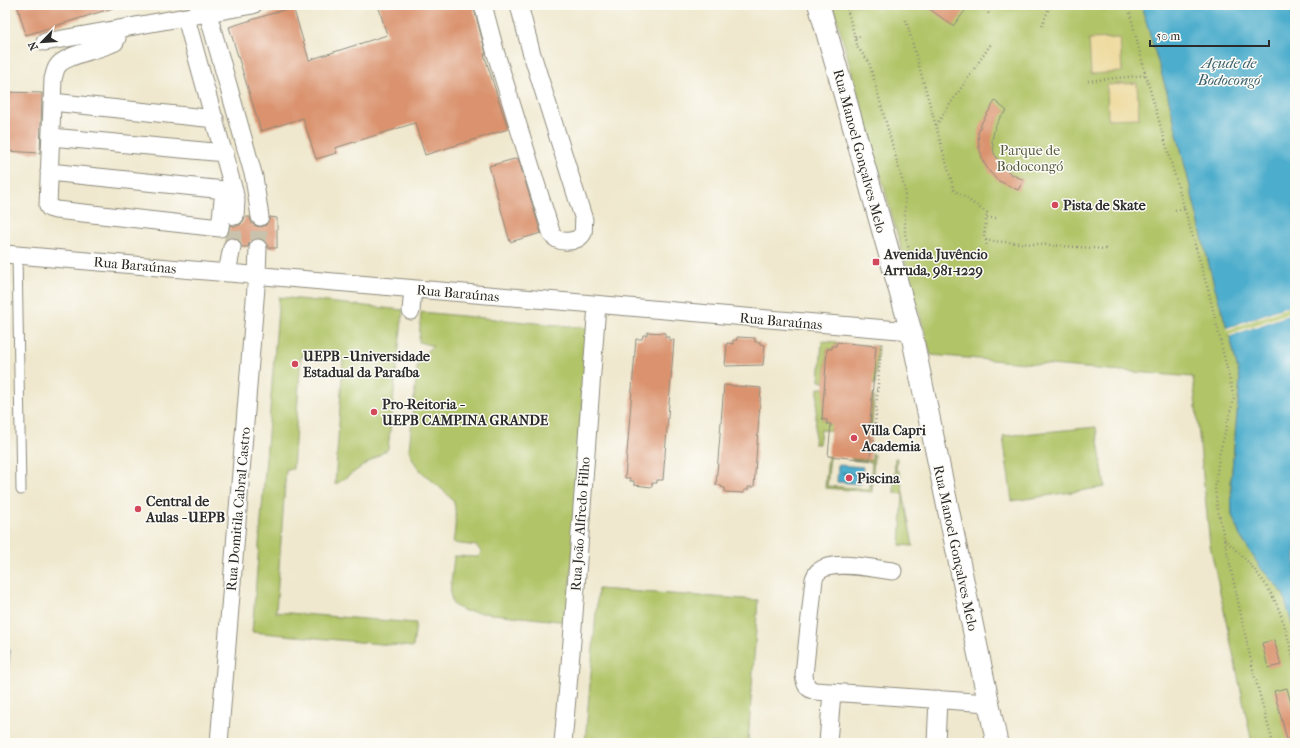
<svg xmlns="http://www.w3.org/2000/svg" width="1300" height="748" font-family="'IM FELL French Canon',serif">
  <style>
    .green { fill: #b1c468; stroke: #6e784a }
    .sand { fill: #eeda9e; stroke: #8c8264 }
    .water { fill: #4dadcc; stroke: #3c6c7c }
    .pier { fill: #efe8ce }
    .building { fill: #da936e }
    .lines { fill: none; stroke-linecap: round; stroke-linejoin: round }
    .minor-tunnel { stroke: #c8c2ad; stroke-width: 17; stroke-dasharray: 17 8; stroke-linecap: butt }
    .service-casing { stroke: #8d8a7c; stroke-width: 11 }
    .minor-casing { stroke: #8d8a7c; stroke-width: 19 }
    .tertiary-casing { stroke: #8d8a7c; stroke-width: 23 }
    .path { stroke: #8d8a7c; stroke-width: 2.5; stroke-dasharray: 1 3; stroke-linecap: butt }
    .service { stroke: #fff; stroke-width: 9 }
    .minor { stroke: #fff; stroke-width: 17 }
    .tertiary { stroke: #fff; stroke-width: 21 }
    .poi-dot { fill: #d1495b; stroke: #fdfcf7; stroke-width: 1.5 }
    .labels { text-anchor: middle; stroke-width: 3; stroke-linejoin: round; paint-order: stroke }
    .park-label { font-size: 14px; fill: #53593d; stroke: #fdfcf7 }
    .street-label { font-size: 14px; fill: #2b2b2b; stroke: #fdfcf7 }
    .poi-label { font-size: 14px; font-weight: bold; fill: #2b2b2b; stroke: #fdfcf7; text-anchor: start }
    .water-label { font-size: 15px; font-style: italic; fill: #395f6b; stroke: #fdfcf7 }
  </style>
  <rect width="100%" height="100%" fill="#fdfcf7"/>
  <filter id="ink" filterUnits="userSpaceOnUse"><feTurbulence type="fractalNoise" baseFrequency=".025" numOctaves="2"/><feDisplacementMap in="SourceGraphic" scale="8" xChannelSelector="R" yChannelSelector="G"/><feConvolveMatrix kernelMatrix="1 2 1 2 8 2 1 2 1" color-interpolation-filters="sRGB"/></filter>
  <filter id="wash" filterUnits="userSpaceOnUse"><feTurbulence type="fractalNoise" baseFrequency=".012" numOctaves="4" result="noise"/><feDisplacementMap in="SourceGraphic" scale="16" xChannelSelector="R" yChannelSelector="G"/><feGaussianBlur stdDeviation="0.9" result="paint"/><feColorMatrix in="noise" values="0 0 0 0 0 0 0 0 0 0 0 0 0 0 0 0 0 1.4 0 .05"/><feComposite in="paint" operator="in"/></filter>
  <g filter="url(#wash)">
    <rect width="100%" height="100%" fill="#efe8ce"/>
    <path class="green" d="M833,5H1141L1167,92L1213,281L1227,328L1293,304L1295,307V323L1291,314L1230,336L1240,380L1231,481L1232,515L1240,536L1260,567L1283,593L1295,634V743H1252L1210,545L1193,377L931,355Z
      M279,297L403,310L388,449L335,485L343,360L301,356L293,469H286L276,612L416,623L413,647L252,632Z
      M421,312L588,328L568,622L465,611L453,605L450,593L454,556L479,557L481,552L477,546L453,543C455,530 457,516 454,503C451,495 428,478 421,471C415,465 412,458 409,450L418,358L433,346L419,342Z
      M822,341L837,342L836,346H833L832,349H827L825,382L819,381Z
      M863,345L878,346L875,385L873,384Z
      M818,388H825L822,419L827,420V424L870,423L872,396H874L871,437L861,436V432L821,430L819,444H814Z
      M1096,427L1105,487L1012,501L1003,436Z
      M852,453H853V459L872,460V454H874L872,492L825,488L828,456H830L827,486L870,489L872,462L851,460Z
      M895,458H897L896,471H899L913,546L900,545L903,494L894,493Z
      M598,589L758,600L748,743H585Z"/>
    <path class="sand" d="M1120,38L1122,72L1091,74L1089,39Z
      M1137,83L1139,118L1108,119L1107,85Z"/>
    <path class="water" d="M1141,5H1295V307L1293,304L1227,328L1213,281L1167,92Z
      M1291,314L1295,323V329L1293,330L1295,332V634L1283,593L1260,567L1240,536L1232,515L1231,481L1240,380L1230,336Z
      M838,465L863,467L862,474L842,473L862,474L861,484L837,482Z
      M5,650H10L7,676H5Z"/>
    <path class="pier" d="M1293,304L1295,309L1292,306L1228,330L1227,328Z
      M1291,312L1293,313L1295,317V323L1291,314L1230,336L1229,334Z"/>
    <g id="blocks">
      <path class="building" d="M17,5H113V8L26,35Z
        M378,5H473L486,54H484L508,129L425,155L415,123L335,148L337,153L316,159L303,118L261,131L229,27L293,7L309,60L387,35Z
        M924,5H957L965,11L953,26Z
        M5,92L42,93L40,153L5,151Z
        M995,101L1007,111L1001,116L995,127L992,140L994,153L1001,165L1011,174L1024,180L1018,190L997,180L989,171L983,161L979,147L978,133L982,122Z
        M518,158L541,233L510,242L489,166Z
        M245,217H250L252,224L256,226L261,227L266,225L270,217L277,218V248H268L267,244L264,240L259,238L253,239L249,243L248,247H242L239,240L234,237L227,239L230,225L235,226L240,225L243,222Z
        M647,332L665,333V337H669V340H674L663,480H657V483H652V487L634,485V481H630V478H625L636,339H642L643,335H647Z
        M737,337L755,338V342H760V344L765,345L763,365L725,366L727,343L733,344V340H737Z
        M837,342L876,346L869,437H871L870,460L828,456L831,424H827V420L822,419L824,392L827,349H832V346H836Z
        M724,385L761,388L754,487H748V490H744V493L725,492V488L721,487V485H716Z
        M1274,640L1281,665L1268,668L1262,643Z
        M1287,688L1295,719V743H1288L1274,691Z"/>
    </g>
  </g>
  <g filter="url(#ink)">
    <use href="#blocks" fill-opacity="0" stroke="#8d8a7c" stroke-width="1"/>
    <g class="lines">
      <path class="minor-tunnel" d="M232,247L235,216
        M258,248L260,217"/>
      <defs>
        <path id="service" d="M17,255L21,490"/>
        <path id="minor" d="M483,5L496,54L552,235C559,244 578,243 583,233C584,229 583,223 584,220L531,51L519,5
          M208,14L254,177L260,217
          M186,18L234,191L236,201L235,216
          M116,30L117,38L115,42C101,50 64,54 57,67C55,70 54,76 53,79L48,206L49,208L56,210L220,228L224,190
          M45,42L253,5
          M52,102L215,119
          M51,137L225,153
          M49,172L234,191
          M5,254L911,331
          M227,273L232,247
          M411,311L413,289
          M893,571C875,569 833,559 819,571C816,573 815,577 814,579L804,675C805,684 806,688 815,691L988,703
          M219,743L257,275L258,248
          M563,743L572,641L597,305
          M828,743L832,692
          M936,743L938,699"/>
        <path id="tertiary" d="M819,5L911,331L997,743"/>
      </defs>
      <use href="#service" class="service-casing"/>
      <use href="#minor" class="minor-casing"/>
      <use href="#tertiary" class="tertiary-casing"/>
      <path class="path" d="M846,5L858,48L869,62L905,190V234L911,259
        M986,5L989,15
        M1128,5L1144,69L1209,293L1234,398L1219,456L1215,488L1217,506L1254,674L1273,743
        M906,20L954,190L987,213L984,237L986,240L991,241L1106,249
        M1042,26L1050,5
        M855,38L860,36
        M1088,81L1146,75
        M936,125L991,44
        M1175,210L1185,209
        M987,218H997
        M986,240L987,248
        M872,390H877
        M873,452L881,344
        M1224,539C1241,554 1257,570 1269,590C1283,613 1289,641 1295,667"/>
      <use href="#service" class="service"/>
      <use href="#minor" class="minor"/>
      <use href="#tertiary" class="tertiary"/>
    </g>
  </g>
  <g class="poi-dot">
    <circle cx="1055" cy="205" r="4"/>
    <rect x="872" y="258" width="8" height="8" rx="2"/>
    <circle cx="295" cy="364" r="4"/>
    <circle cx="374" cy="412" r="4"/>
    <circle cx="854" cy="438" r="4"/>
    <circle cx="849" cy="478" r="4"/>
    <circle cx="138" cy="509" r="4"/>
  </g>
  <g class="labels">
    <g class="park-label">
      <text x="1030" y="155">Parque de<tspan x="1030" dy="16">Bodocongó</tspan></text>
    </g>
    <g class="street-label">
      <text transform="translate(860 151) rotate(75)" y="5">Rua Manoel Gonçalves Melo</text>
      <text transform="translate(135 265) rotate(5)" y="5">Rua Baraúnas</text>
      <text transform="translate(458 293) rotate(5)" y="5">Rua Baraúnas</text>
      <text transform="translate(781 321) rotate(5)" y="5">Rua Baraúnas</text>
      <text transform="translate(238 509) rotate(-85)" y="5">Rua Domitila Cabral Castro</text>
      <text transform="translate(580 524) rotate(-86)" y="5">Rua João Alfredo Filho</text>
      <text transform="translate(956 548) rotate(78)" y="5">Rua Manoel Gonçalves Melo</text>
    </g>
    <g class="poi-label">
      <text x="1063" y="210">Pista de Skate</text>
      <text x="884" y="259">Avenida Juvêncio<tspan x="884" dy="16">Arruda, 981-1229</tspan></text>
      <text x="303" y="361">UEPB - Universidade<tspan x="303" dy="16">Estadual da Paraíba</tspan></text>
      <text x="382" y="409">Pro-Reitoria -<tspan x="382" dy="16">UEPB CAMPINA GRANDE</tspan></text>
      <text x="862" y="435">Villa Capri<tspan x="862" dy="16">Academia</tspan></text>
      <text x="857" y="483">Piscina</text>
      <text x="146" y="506">Central de<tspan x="146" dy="16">Aulas - UEPB</tspan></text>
    </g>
    <g class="water-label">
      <text x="1229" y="68">Açude de<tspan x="1229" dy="17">Bodocongó</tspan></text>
    </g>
  </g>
  <rect width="1300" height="748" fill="none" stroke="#fdfcf7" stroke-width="20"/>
  <g transform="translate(42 42) rotate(245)" stroke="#fdfcf7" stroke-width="3" paint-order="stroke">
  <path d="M0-3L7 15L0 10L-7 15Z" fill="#2b2b2b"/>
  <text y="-6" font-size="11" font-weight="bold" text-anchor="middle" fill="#2b2b2b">N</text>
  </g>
  <path d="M1150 40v6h119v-6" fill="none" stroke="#2b2b2b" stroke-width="2"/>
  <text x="1156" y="40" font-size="12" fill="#2b2b2b" stroke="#fdfcf7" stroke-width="3" paint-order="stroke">50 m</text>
</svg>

##############################

WORK INSTRUCTION
Pull every line containing "yChannelSelector" out of the entries.

SOLUTION TO THIS PROBLEM
  <filter id="ink" filterUnits="userSpaceOnUse"><feTurbulence type="fractalNoise" baseFrequency=".025" numOctaves="2"/><feDisplacementMap in="SourceGraphic" scale="8" xChannelSelector="R" yChannelSelector="G"/><feConvolveMatrix kernelMatrix="1 2 1 2 8 2 1 2 1" color-interpolation-filters="sRGB"/></filter>
  <filter id="wash" filterUnits="userSpaceOnUse"><feTurbulence type="fractalNoise" baseFrequency=".012" numOctaves="4" result="noise"/><feDisplacementMap in="SourceGraphic" scale="16" xChannelSelector="R" yChannelSelector="G"/><feGaussianBlur stdDeviation="0.9" result="paint"/><feColorMatrix in="noise" values="0 0 0 0 0 0 0 0 0 0 0 0 0 0 0 0 0 1.4 0 .05"/><feComposite in="paint" operator="in"/></filter>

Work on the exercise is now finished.